[[ Provided passage, beginning ]]

The zoning administrator, upon inspection of any site, which has or could create surface water runoff problems as a result of new development, may require the owner of said site to apply for a land alteration conditional use permit. Additionally, the owner may be required by the zoning administrator to obtain recommendations from the department of natural resources, the soil conservation service, the affected watershed district and/or the county engineer.

Sec. 22.26. - Temporary buildings and uses.

It shall be necessary to obtain a temporary land use permit to temporarily site buildings and uses in any district as follows:

A.

Time limit. Unless otherwise provided herein, the planning commission shall determine the duration of any temporary land use or building permit issued for any building or use in any district. The duration of a temporary land use permit shall not exceed two years. Temporary land use permits shall conform to the regulations of this ordinance herein. Temporary land use permits are not transferable.

[[ Provided passage, end ]]
[[ Extracted data, beginning ]]

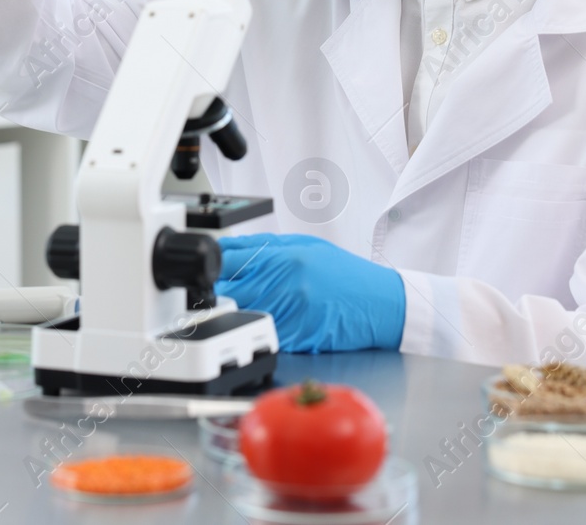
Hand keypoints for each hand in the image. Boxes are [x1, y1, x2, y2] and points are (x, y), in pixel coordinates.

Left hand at [215, 234, 405, 353]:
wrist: (381, 303)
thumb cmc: (345, 274)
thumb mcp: (304, 245)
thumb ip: (262, 247)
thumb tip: (226, 249)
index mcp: (284, 257)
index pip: (228, 260)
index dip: (210, 267)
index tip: (204, 271)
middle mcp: (284, 283)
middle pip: (228, 291)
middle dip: (217, 294)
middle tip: (213, 296)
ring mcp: (289, 313)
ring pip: (242, 316)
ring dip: (235, 315)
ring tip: (240, 310)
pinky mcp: (296, 338)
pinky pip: (263, 336)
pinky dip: (258, 332)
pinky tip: (264, 326)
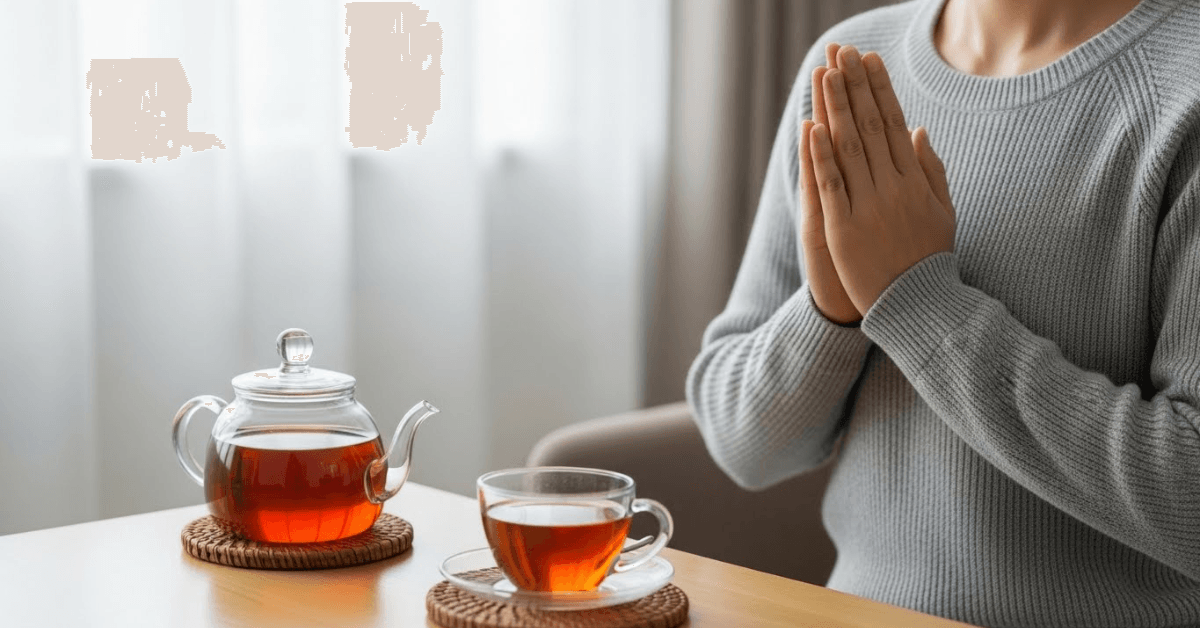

[[ Extracted data, end ]]

■ **Work instruction A**
Answer these questions from the zoning ordinance excerpt, marking each answer to match:
(i) Who may require a site owner to apply for a land alteration conditional use permit?
(ii) What is the longest a temporary land use permit may last?
(iii) Unless otherwise provided, who determines how long a temporary land use or building permit lasts?
■ **Work instruction B**
Go on with the zoning ordinance excerpt, starting after its final sentence.
The items are separate material and not part of the zoning ordinance excerpt.

■ **Task result A**
(i) The zoning administrator
(ii) Two years
(iii) The planning commission

■ **Task result B**
B.

Recreational camping vehicles. No occupied recreational camping vehicle shall be temporarily sited on any lot, field or tract of land within the county, not specifically licensed for the purpose, except that nothing herein contained shall prohibit the parking, without charge therefore, for not more than one occupied recreational camping vehicle as a visitor on the premises of any occupied dwelling, provided that the operator of such recreational camping vehicle, within ten days after arrival, shall make application to the zoning administrator for a temporary permit, which permit shall limit the time of such parking to a period of 30 days from date of application. A permit shall not be issued unless the recreational camping vehicle is currently licensed and provided adequate sewer and water facilities exist on the lot whereon the recreational camping vehicle will be located. Said permit is not transferable.

Sec. 22.27. - Vegetative establishment adjacent to highway right-of-way.

In order to provide for future right-of-way needed for construction and to limit potential maintenance and traffic problems, certain standards are established regulating the establishment of trees, bushes and other ornamental vegetation adjacent to the roadway and located in all zoning districts.

A.

All roads and highways.

1.

Trees, bushes and other ornamental vegetation shall be setback from the centerline of all public rights-of-ways not less than:

a.

60 feet for township and county state-aid roads.

b.

100 feet for state and federal highways.

B.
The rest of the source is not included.